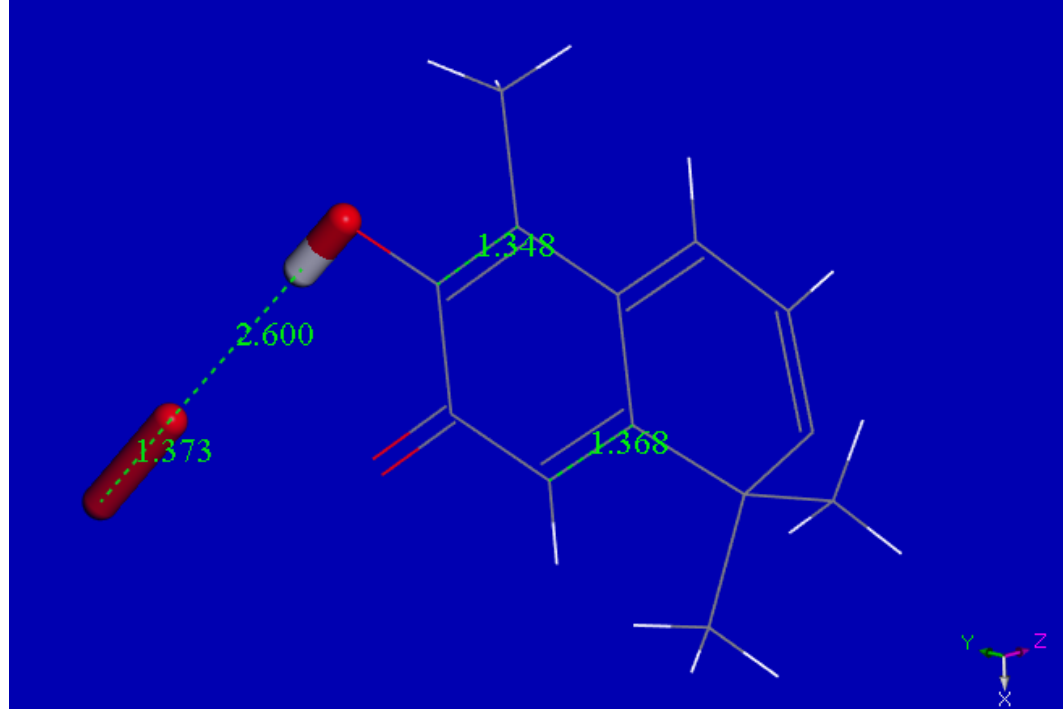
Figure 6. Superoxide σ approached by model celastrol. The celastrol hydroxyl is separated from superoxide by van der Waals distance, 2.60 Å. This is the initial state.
┄┄┄┄┄┄┄┄┄┄
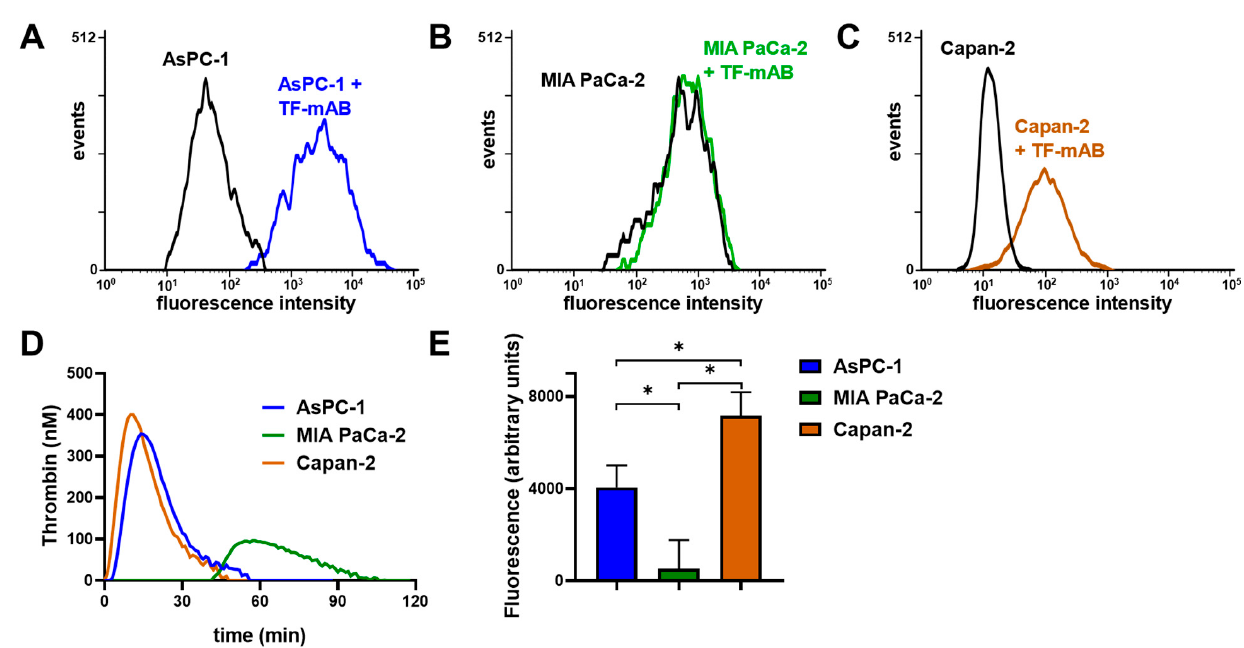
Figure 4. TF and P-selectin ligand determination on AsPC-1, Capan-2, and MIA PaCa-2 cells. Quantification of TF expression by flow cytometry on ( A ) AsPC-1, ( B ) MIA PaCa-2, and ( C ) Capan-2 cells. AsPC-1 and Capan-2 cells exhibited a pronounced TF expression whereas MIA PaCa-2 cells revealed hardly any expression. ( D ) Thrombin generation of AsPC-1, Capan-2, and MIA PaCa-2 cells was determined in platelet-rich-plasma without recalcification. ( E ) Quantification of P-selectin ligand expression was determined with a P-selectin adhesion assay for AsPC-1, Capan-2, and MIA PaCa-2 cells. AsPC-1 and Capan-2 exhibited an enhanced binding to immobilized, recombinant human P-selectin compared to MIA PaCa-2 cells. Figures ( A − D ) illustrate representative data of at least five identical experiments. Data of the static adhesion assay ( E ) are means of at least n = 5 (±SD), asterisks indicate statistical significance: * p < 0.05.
┄┄┄┄┄┄┄┄┄┄
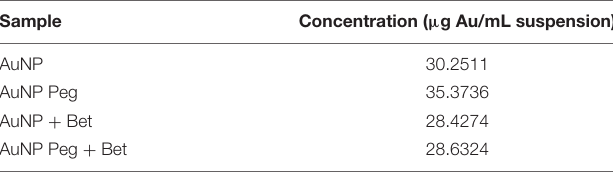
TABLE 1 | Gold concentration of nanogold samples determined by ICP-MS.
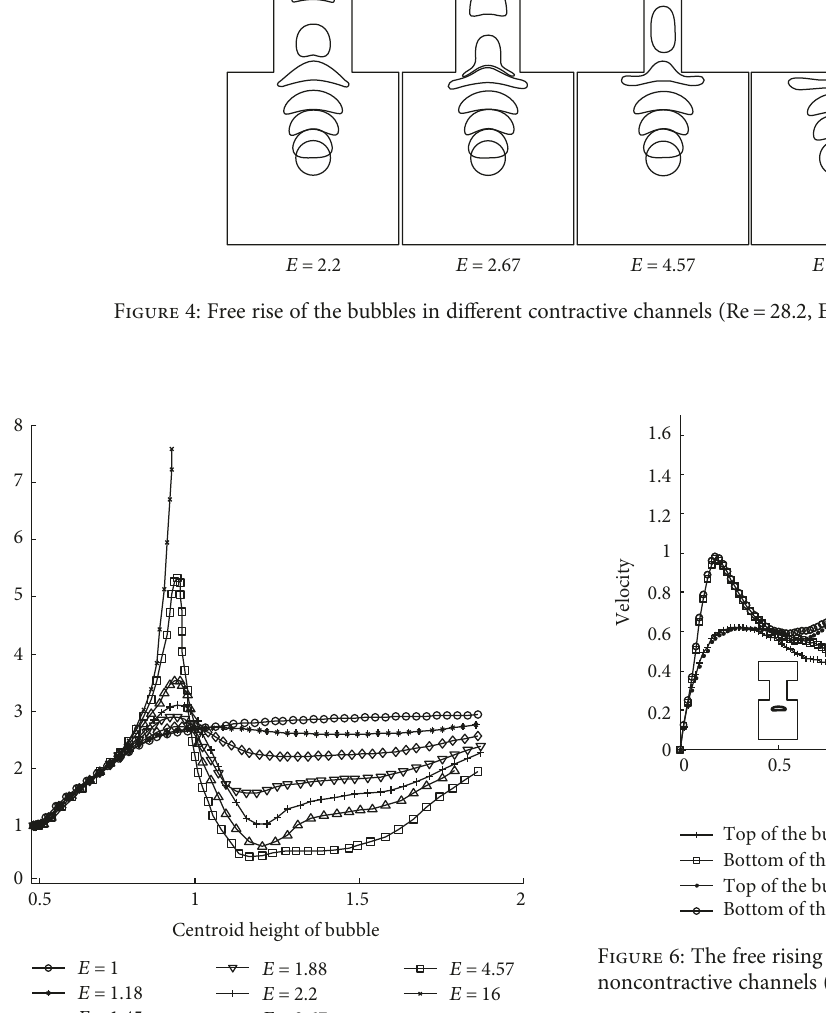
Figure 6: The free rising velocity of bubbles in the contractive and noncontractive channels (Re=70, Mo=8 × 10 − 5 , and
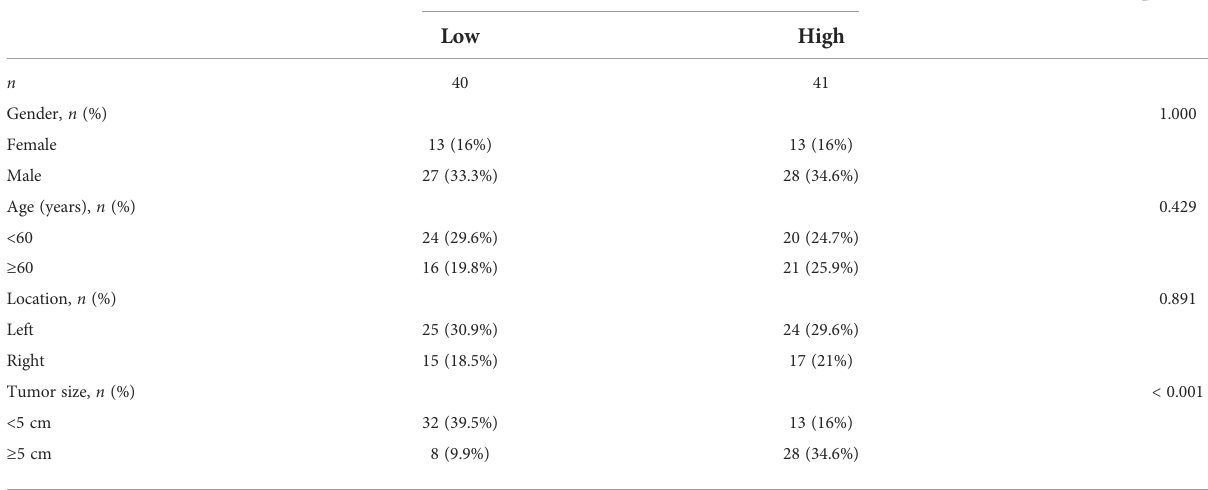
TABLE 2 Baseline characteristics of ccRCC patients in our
┄┄┄┄┄┄┄┄┄┄
**Task item:**
Pull every line with the word "TABLE" from the data.

**Response:**
TABLE 1 | Gold concentration of nanogold samples determined by ICP-MS.
TABLE 2 Baseline characteristics of ccRCC patients in our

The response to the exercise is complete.